INSTRUÇÕES DE TRABALHO »
[1] Segundo o trecho do documento, em que dia foi lançado o Estudo de Tempos de Liberação de Cargas para as exportações?
[2] Prossiga com o trecho do documento sobre o estudo de tempos de liberação de cargas, a partir da última frase apresentada.

Território Aduaneiro

Eficiência das exportações brasileiras: comentários a partir do novo TRS

Autor

  • Fernanda Kotzias

    é sócia do Veirano Advogados advogada aduaneira doutora em Direito do Comércio Internacional professora de pós-graduação e ex-conselheira titular no Conselho Administrativo de Recursos Fiscais (Carf).

24 de outubro de 2023, 8h00

No último dia 20 de outubro foi lançado o Estudo de Tempos de Liberação de Cargas para as exportações, internacionalmente conhecido como Time Release Study (TRS) [1].

Spacca
O trabalho, desenvolvido pela RFB de modo análogo ao TRS importação de 2020, buscou consolidar informações relevantes e relacionadas aos tempos médios de desembaraço, de modo a cumprir com a recomendação contida no Acordo sobre Facilitação do Comércio (AFC) da OMC [2].

ENTRADAS EXTRAÍDAS »
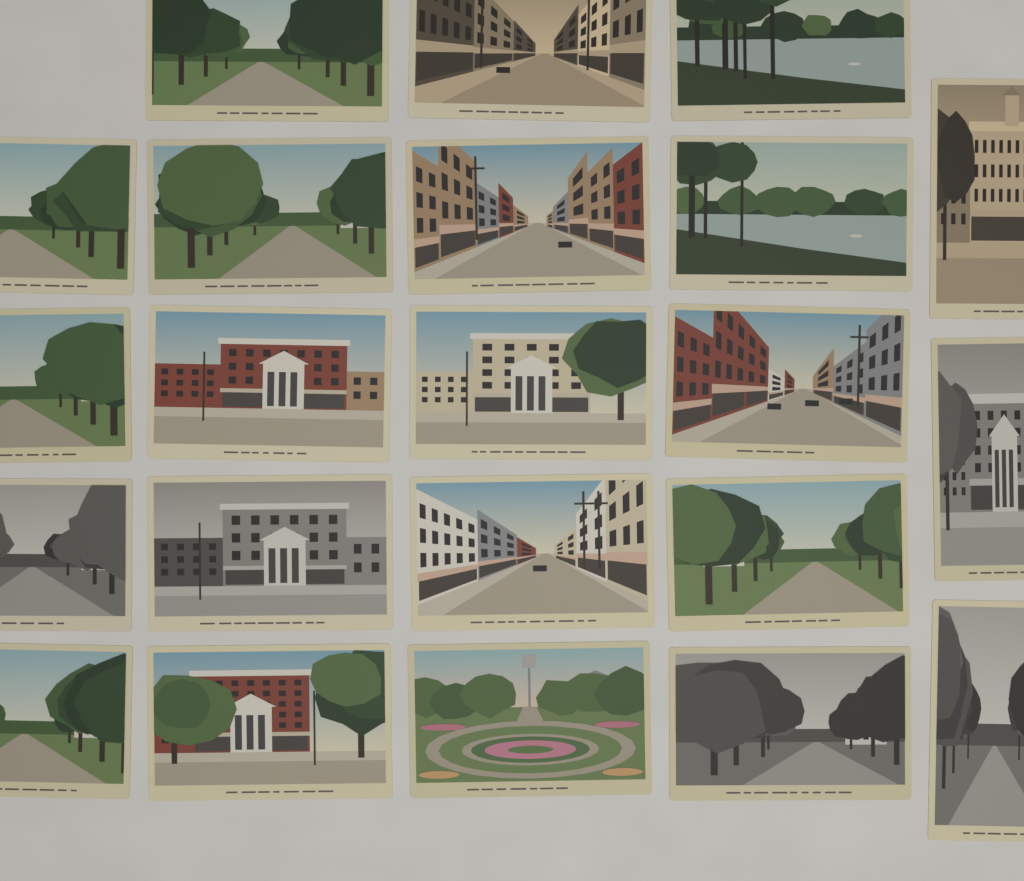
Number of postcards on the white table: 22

==

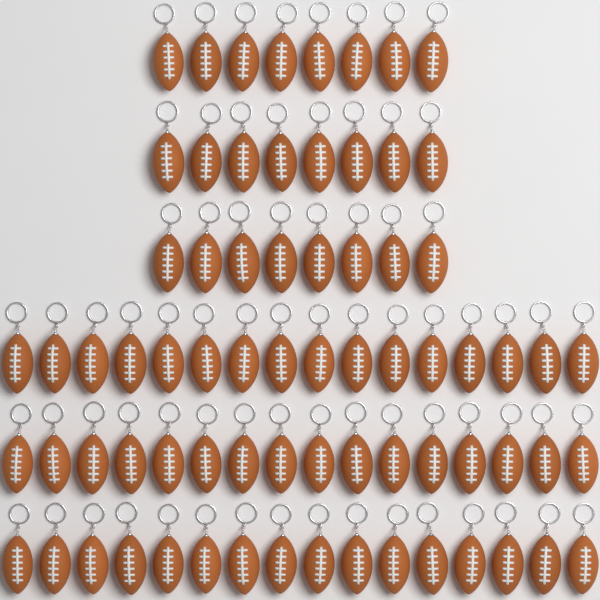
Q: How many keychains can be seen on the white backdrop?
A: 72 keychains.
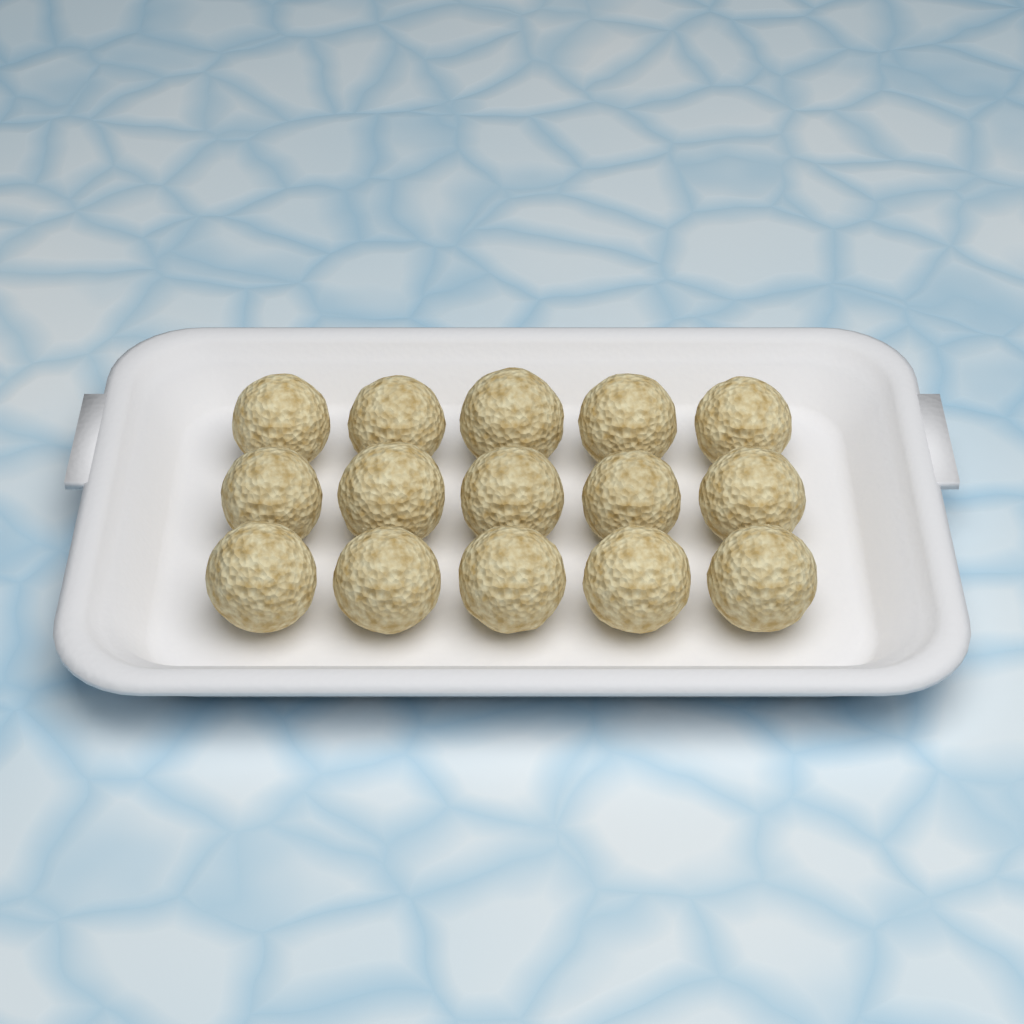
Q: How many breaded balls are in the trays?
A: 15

RESULTADOS POR TAREFA »
[1] No dia 20 de outubro.

[2]
A relevância desse tipo de iniciativa reside no fato de que, conforme já indicado pelo Banco Mundial, cada dia de atraso/demora nos processos de logísticos representam cerca de 1% do valor das mercadorias transacionadas. Tais custos, que acabam sendo represados ao consumidor final, trazem prejuízos em termos de competitividade dos exportadores no comércio exterior e dificultam a efetiva inserção econômica do país nos mercados globais.

Em termos de resultados obtidos, o TRS dá destaque para as seguintes conclusões: (1) 88,9% das DU-Es registradas entre junho e julho de 2023 foram parametrizadas em canal verde; (2) o modal marítimo responde por 46,9% das operações de exportação no Brasil; (3) cerca de 85% do tempo consumido no despacho ocorre na etapa entre o desembaraço e o embarque; (4) a participação dos órgãos públicos nos tempos de exportação é de cerca de 3% do total; e (5) apenas 19% das exportações são realizadas por empresas certificadas no Programa Operador Econômico Autorizado (OEA).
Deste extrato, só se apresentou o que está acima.